An experience that might help you!
March 06, 2020
I thought I should share it here. It might help someone like me. :)
Oh no, I’m not saying you’re not smart enough to get a job all by yourself, I just meant for someone who might be stuck because of some missing help.
So, I am pasting here one of my replies from the Outreachy zulip chat conversations.
Hi, I missed the chat. But I have an experience to share.
So, it was in the Outreachy internship period itself that I was trying to prepare a DevOps-centric resume, in order to start my search for a full-time job Outreachy.
(I had several resumes before and I knew that my current resume was not good enough to land me into a DevOps job). But I was quite confident that I had a good fresher experience in my domain. The only thing I needed was to present it well.

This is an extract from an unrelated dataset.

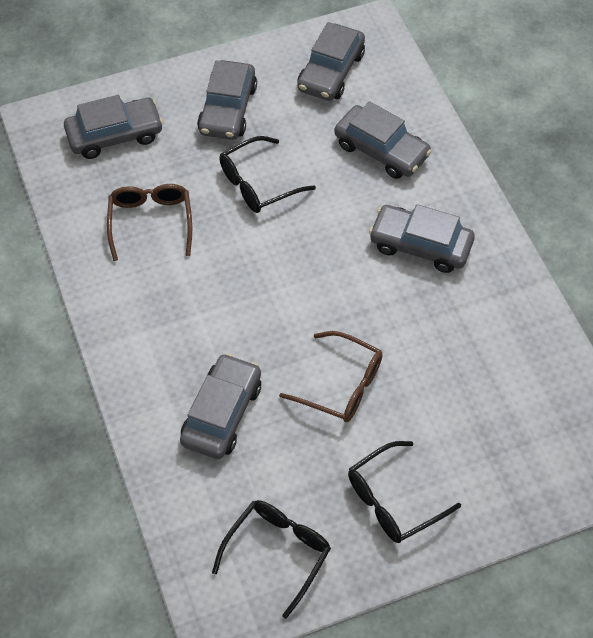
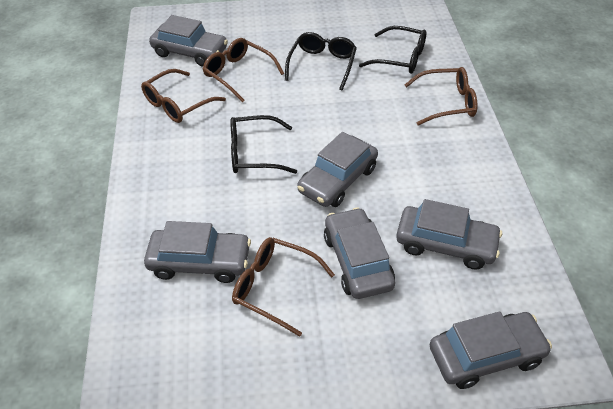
brown glasses: 2 -> 4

So, I started by creating a plain text (markdown) resume with a Latex template, highlighting all sort of sys-admin, infrastructure and DevOps related work that I had done by the time (Mark that it was all self learning, no professional experience so far, but I had most of the projects either hosted live or documented in blogposts). And I cared to mention all my open source contributions as well.
The next thing was to get it reviewed from the maximum people possible.

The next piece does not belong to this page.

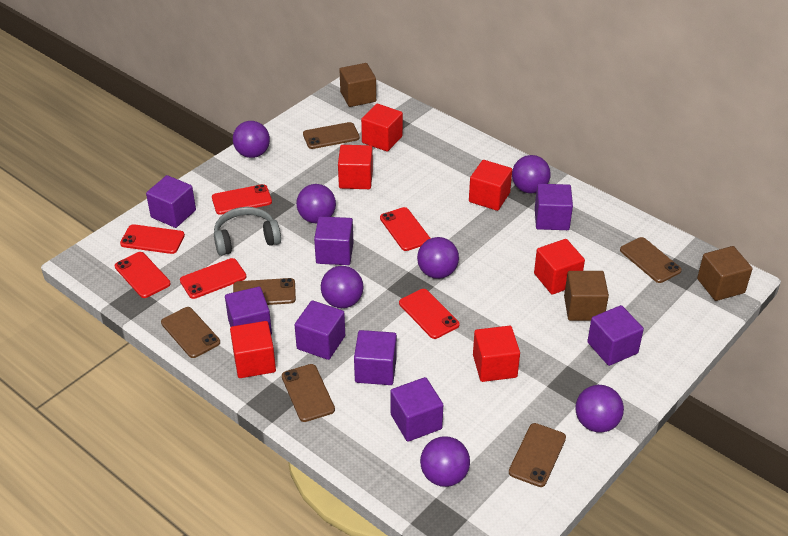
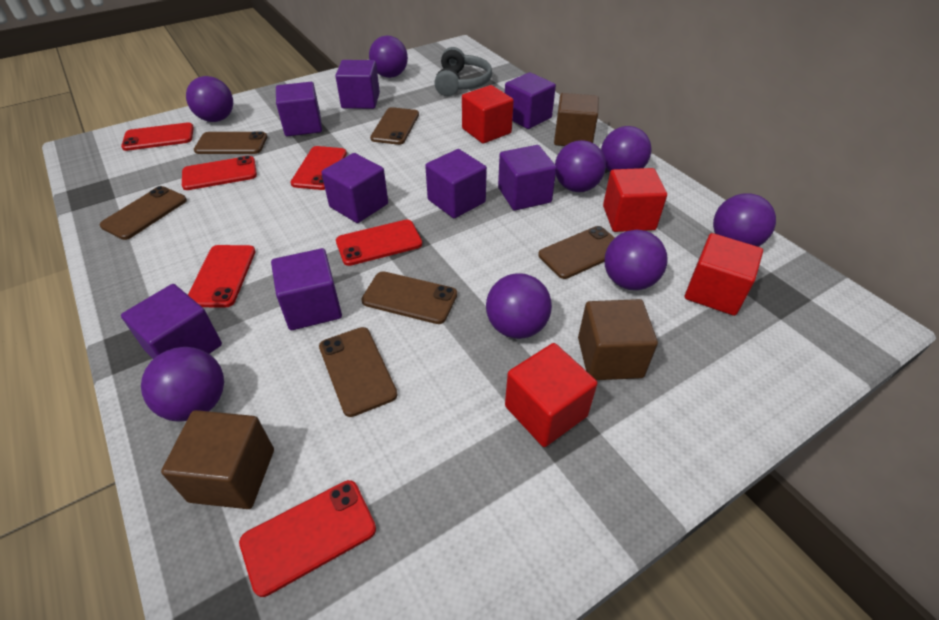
purple ball: 7 -> 8
red cube: 6 -> 4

I sent it to all the people in my network:
- Who were in one or other way, into some hiring position,
- Or who were working in the related domian
- Or few others that I felt might connect me to the right people in their own network.

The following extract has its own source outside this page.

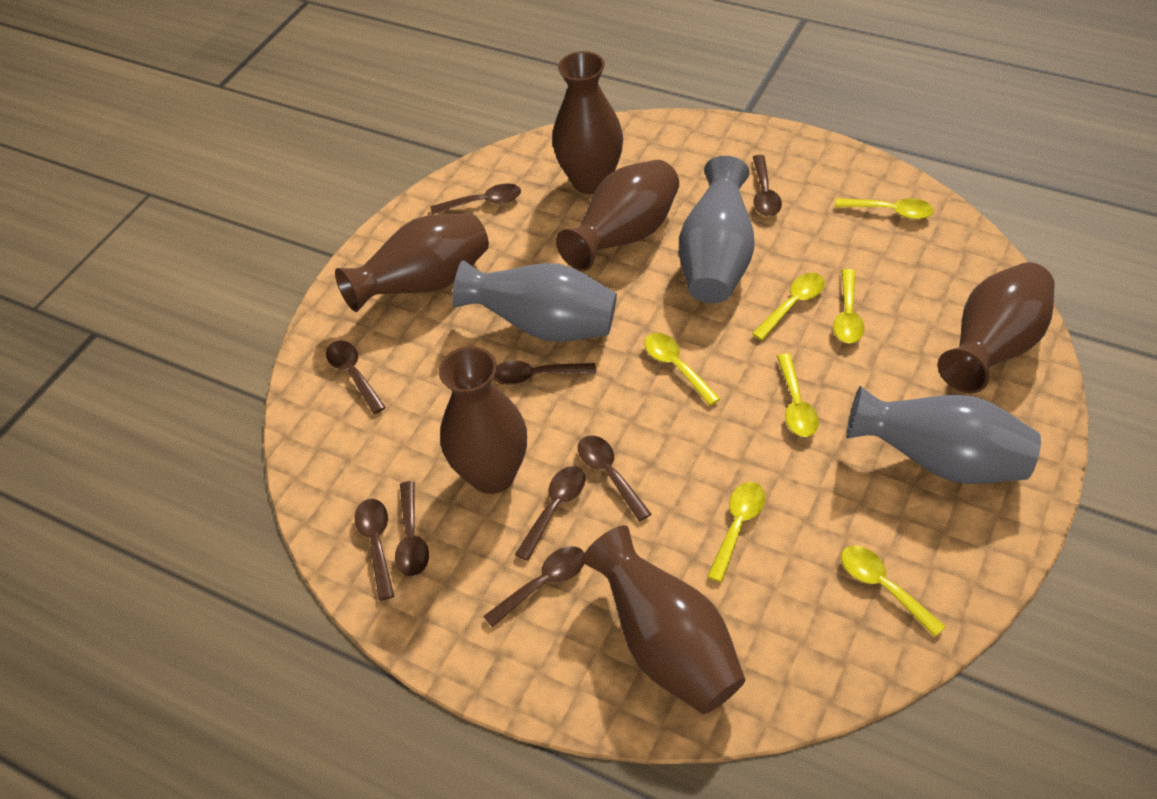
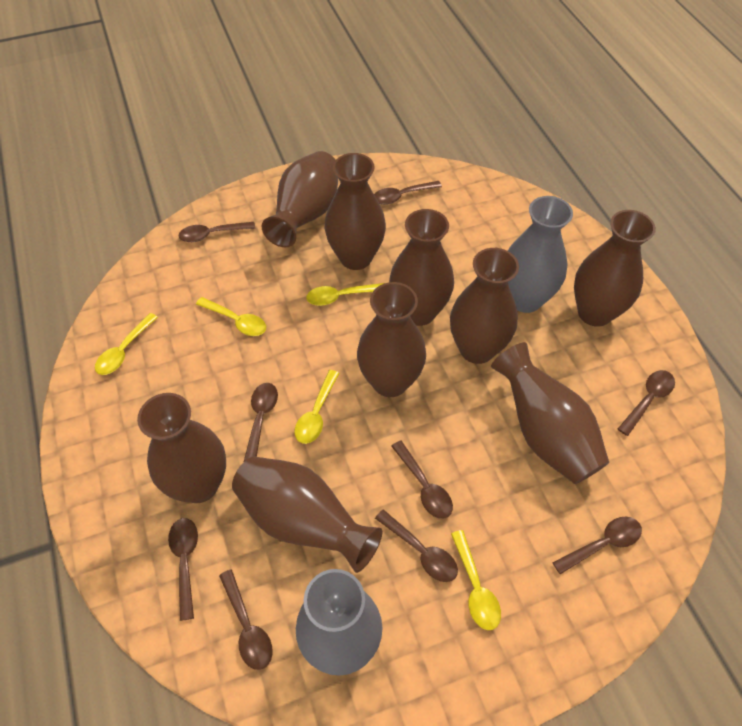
brown vase: 6 -> 9
grey vase: 3 -> 2
yellow spoon: 7 -> 5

Everytime I sent the resume, I left a short note for them, explicitly asking for what kind of help I was seeking from them. Also, asking each one of them for helping me to connect to some other people in their network if possible. Besides, mentioning that “I will be starting looking for jobs in quite near future”.
I received replies from almost all of them, therefore, I gathered some really-good set of advices. But that was not really enough. My network was too short with the DevOps people.
So, I (after procrastinating for a week due to hesitation) finally decided to take the hard step. I added my resume into my blog first, then posted it on Twitter, and later LinkedIn. I kept retweeting/reposting it for a period of a week and half.
This time it was definitely useful. I got a few DMs (with some help and appreciation), few more likes and retweets and a whole new set of people who are actually working into DevOps domain. Now, that these people are in my network, I see my feed filled with rich relavant information and resources.
Also, by this time I had a good set of reviews on my resume too. Thus, the next step was to decide which suggestions/advices were actually worthy and useful to be applied. So, I decided to choose the ones which were
- Quite obvious in sense.
- Given from the people, whom I might contact again in near future for a job itself.
- Or Which were the most common amongst.
Voila, here the first step was done.
I then started applying for jobs. To my surprise, I got responses from almost all the places I applied to. Later I started interviewing with them, solving their challenges in all my free times, giving interviews on weekends.
By the last week of january, I had 2 job offer letters in hand with a quite decent salary (in my local Currency) for a DevOps Engineer position. (finally \o/).
But this is not the end. Though I’m joining one of the company soon after Outreachy, my long-term goal is to work as a remote full-time employee in an open-source project.
Thank you jasonbraganza, for being the best mentor.